# Goal of the exercise:
Convert the data from the line containing "Document page, 1654x931 pixels." through the line containing "picture [29, 206, 1211, 902]", inclusive, into a numbered list, omitting any blank lines.

# Supplied material:
_____

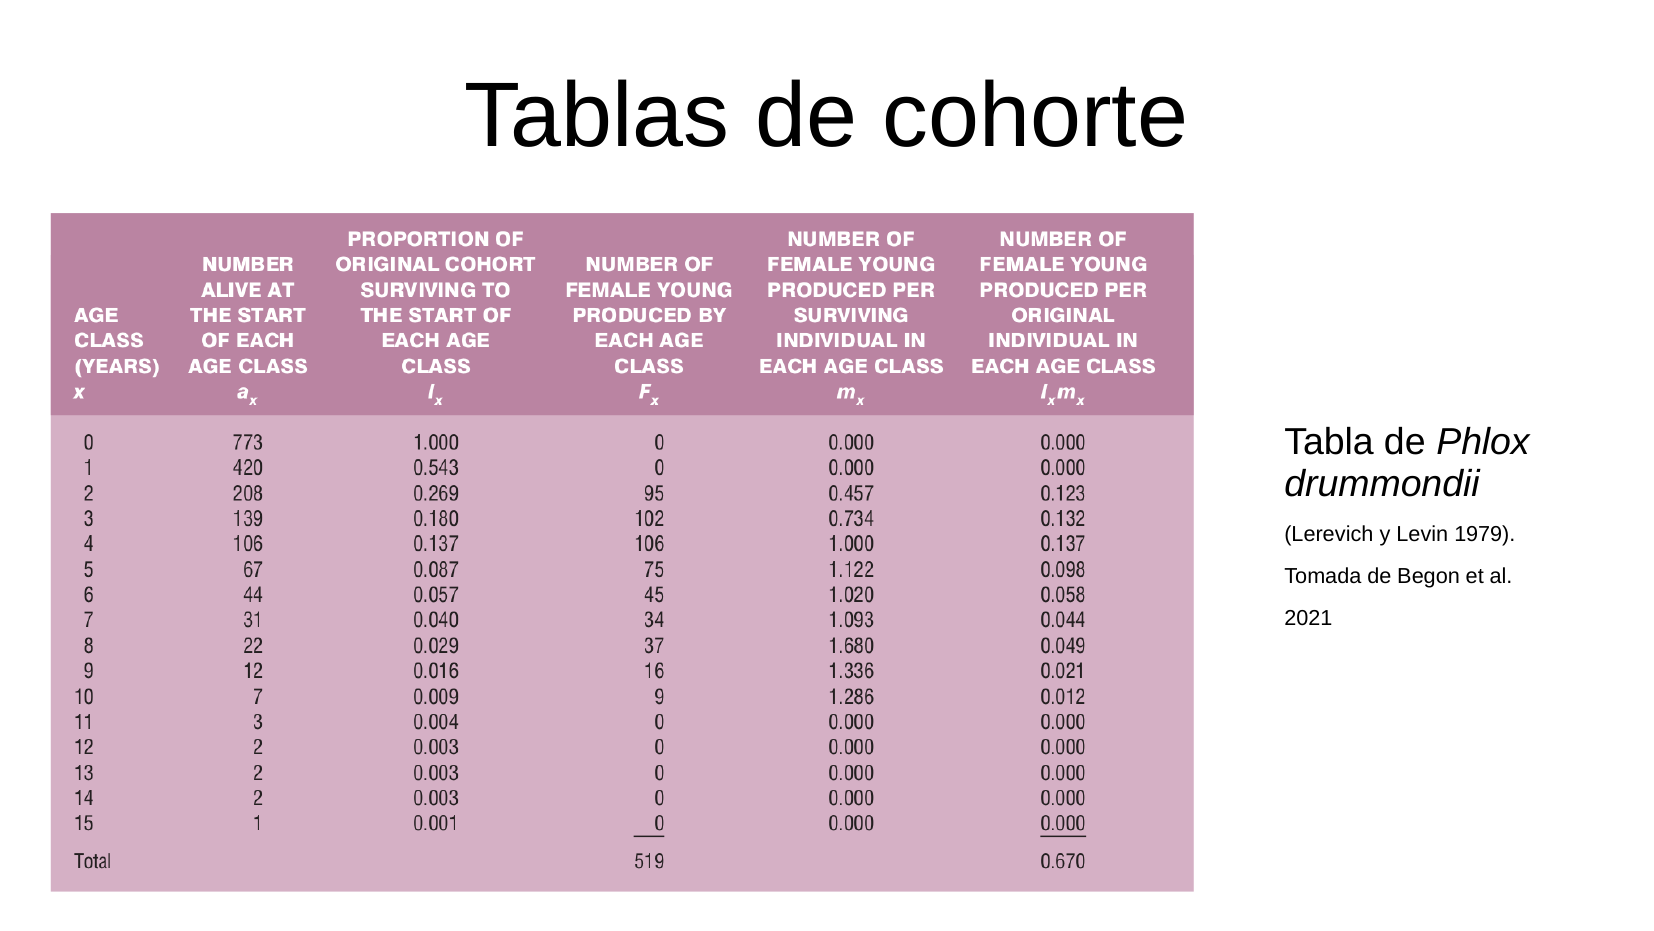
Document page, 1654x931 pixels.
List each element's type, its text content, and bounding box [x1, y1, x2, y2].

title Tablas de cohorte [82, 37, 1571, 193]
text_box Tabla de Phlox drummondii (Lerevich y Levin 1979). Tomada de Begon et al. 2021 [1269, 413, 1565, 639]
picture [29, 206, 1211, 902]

_____

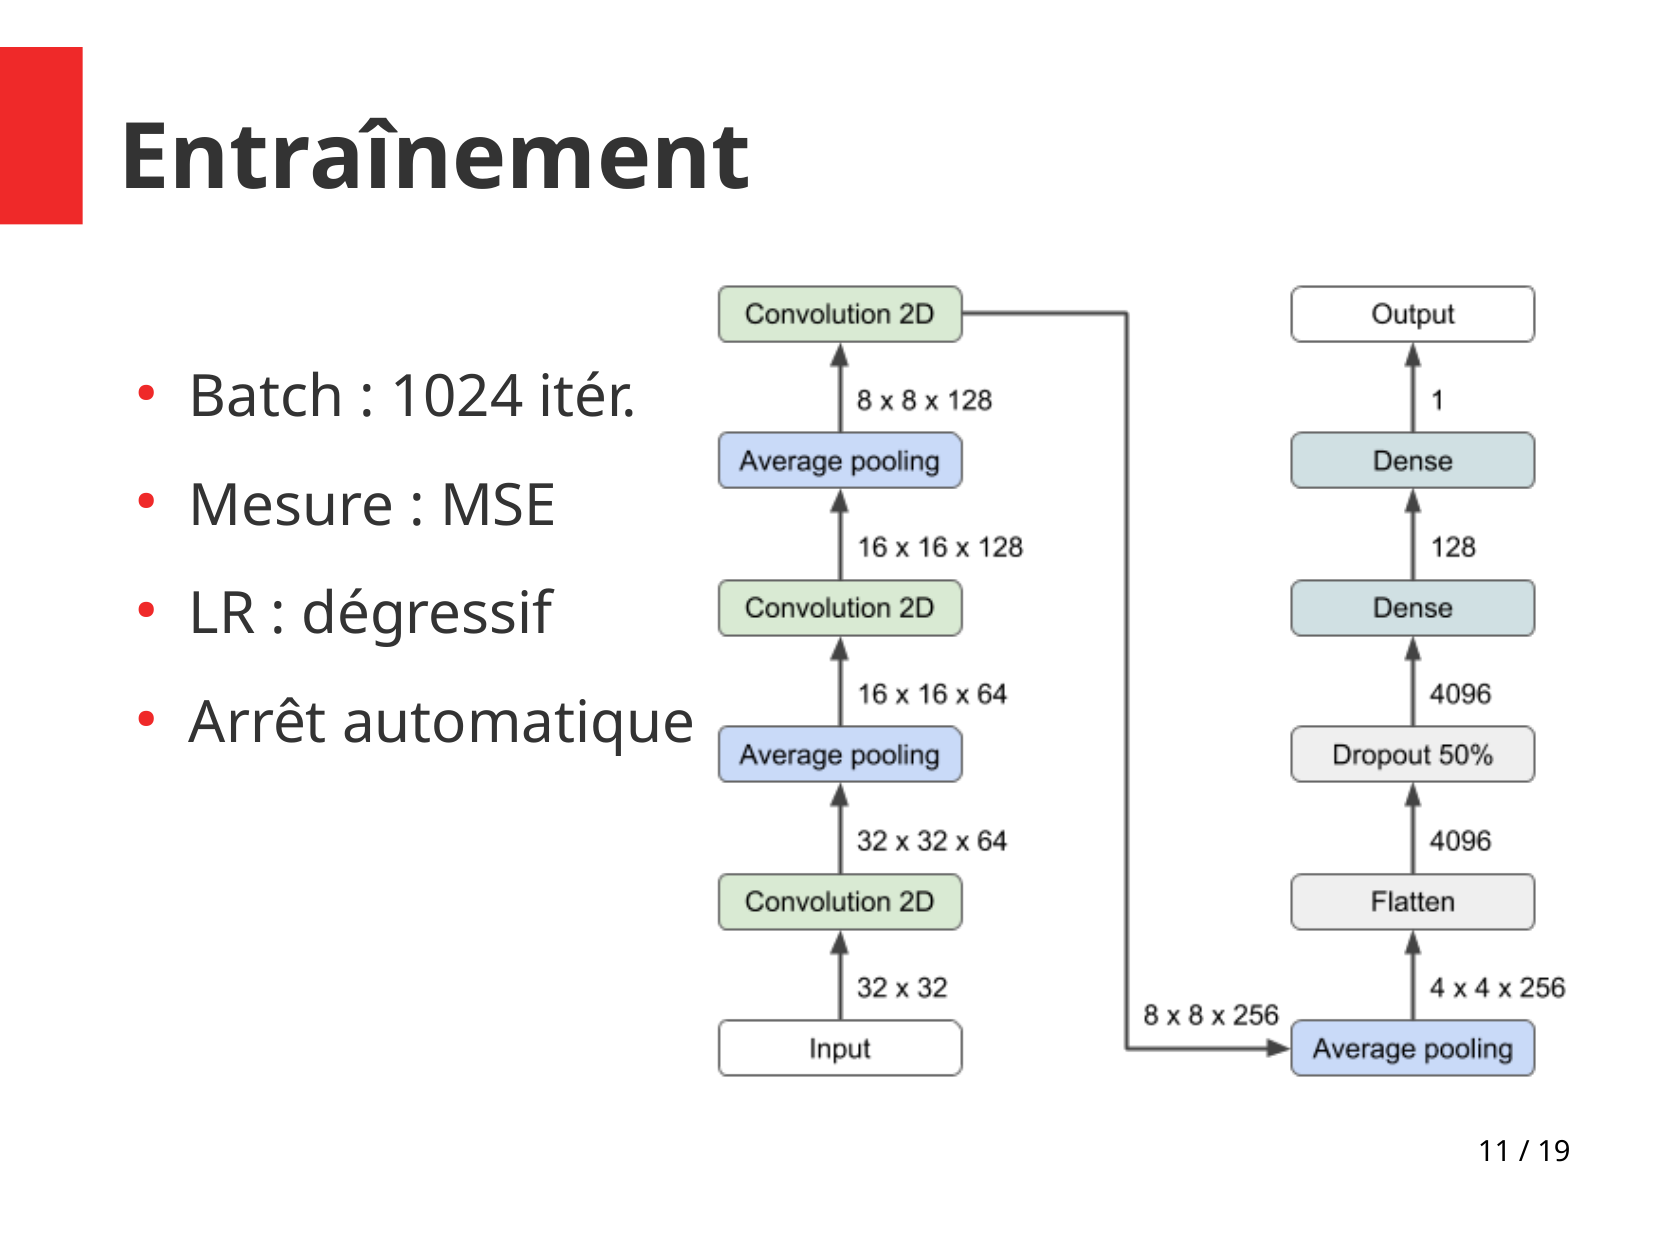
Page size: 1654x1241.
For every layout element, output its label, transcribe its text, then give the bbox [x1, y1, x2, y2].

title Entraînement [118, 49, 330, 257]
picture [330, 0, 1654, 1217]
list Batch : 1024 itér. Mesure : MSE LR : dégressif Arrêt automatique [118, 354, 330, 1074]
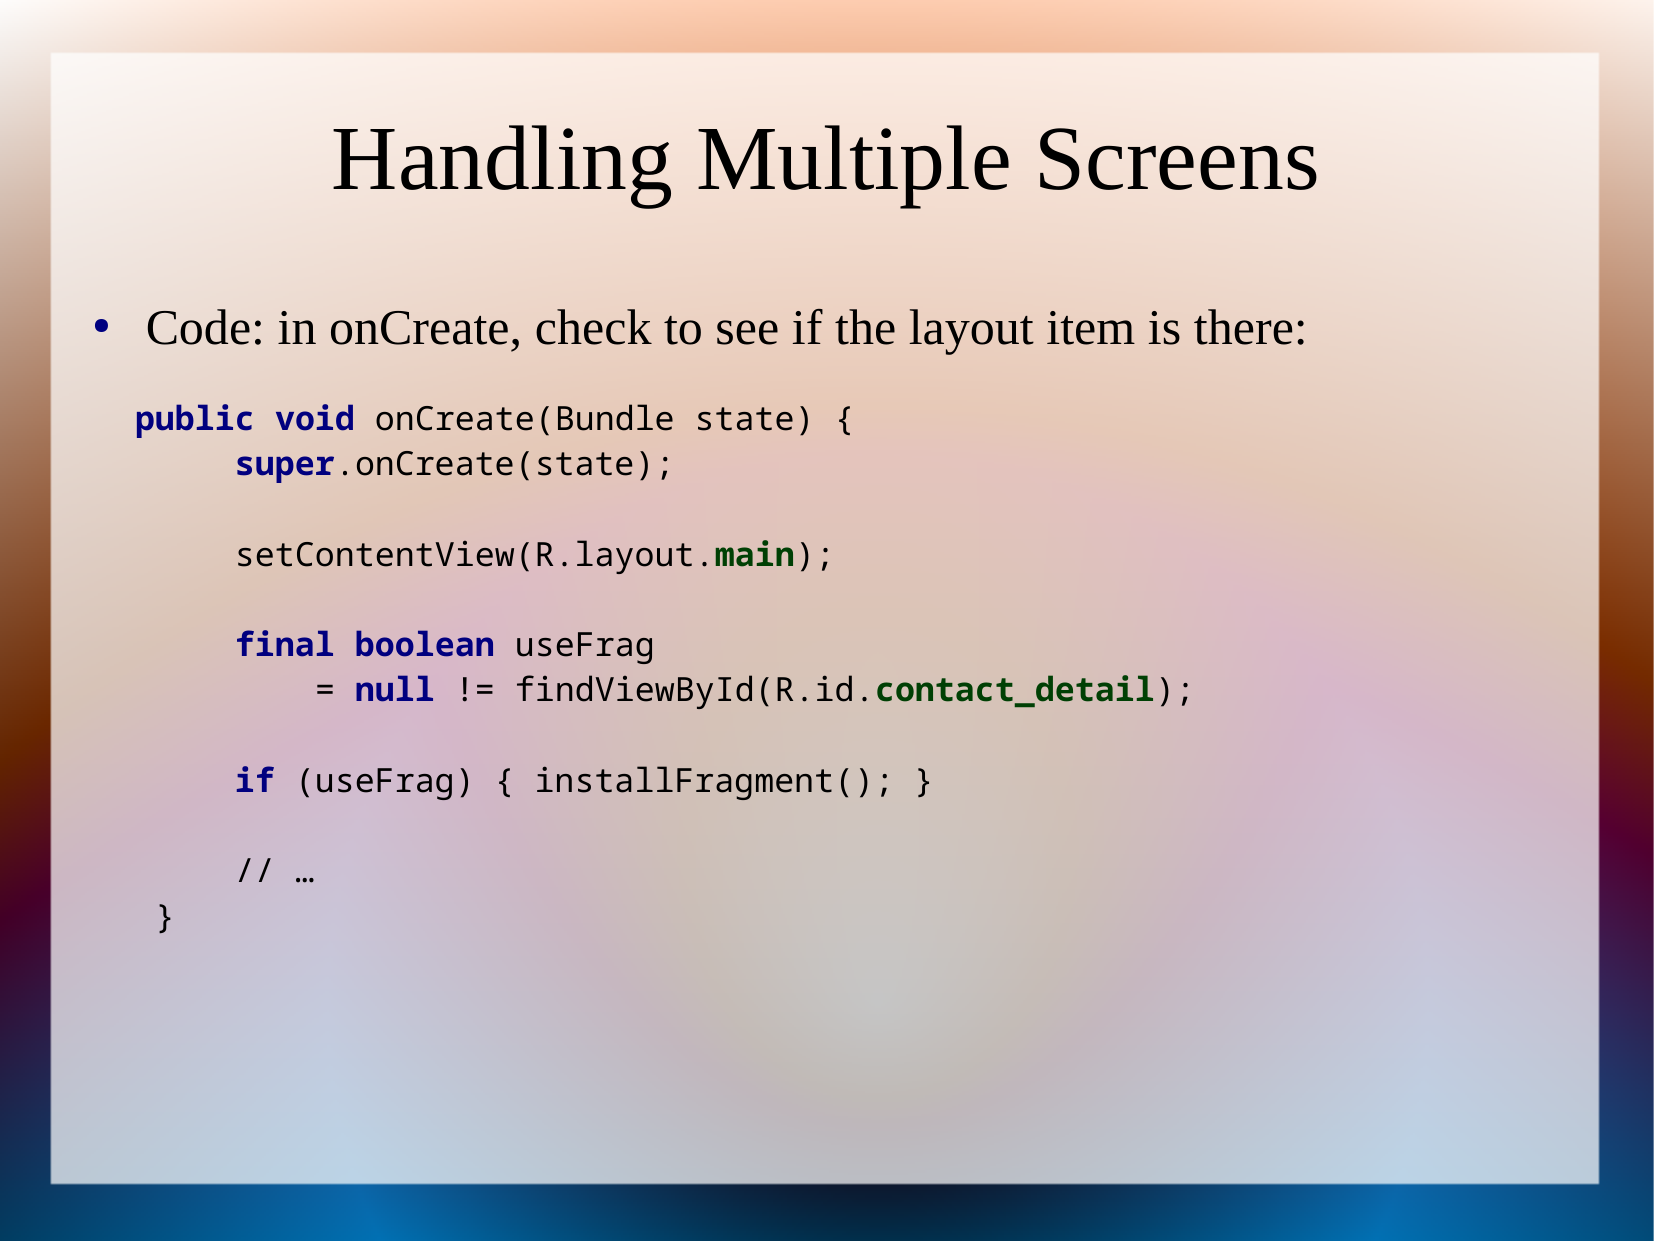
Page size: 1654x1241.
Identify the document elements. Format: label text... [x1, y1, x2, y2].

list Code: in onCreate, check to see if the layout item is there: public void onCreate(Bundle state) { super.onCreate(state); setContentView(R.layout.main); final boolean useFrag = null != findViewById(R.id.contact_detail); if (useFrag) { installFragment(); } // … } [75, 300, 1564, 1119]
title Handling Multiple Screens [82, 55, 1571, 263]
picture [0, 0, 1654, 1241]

_____

# Result:
1. Document page, 1654x931 pixels.
2. List each element's type, its text content, and bounding box [x1, y1, x2, y2].
3. title Tablas de cohorte [82, 37, 1571, 193]
4. text_box Tabla de Phlox drummondii (Lerevich y Levin 1979). Tomada de Begon et al. 2021 [1269, 413, 1565, 639]
5. picture [29, 206, 1211, 902]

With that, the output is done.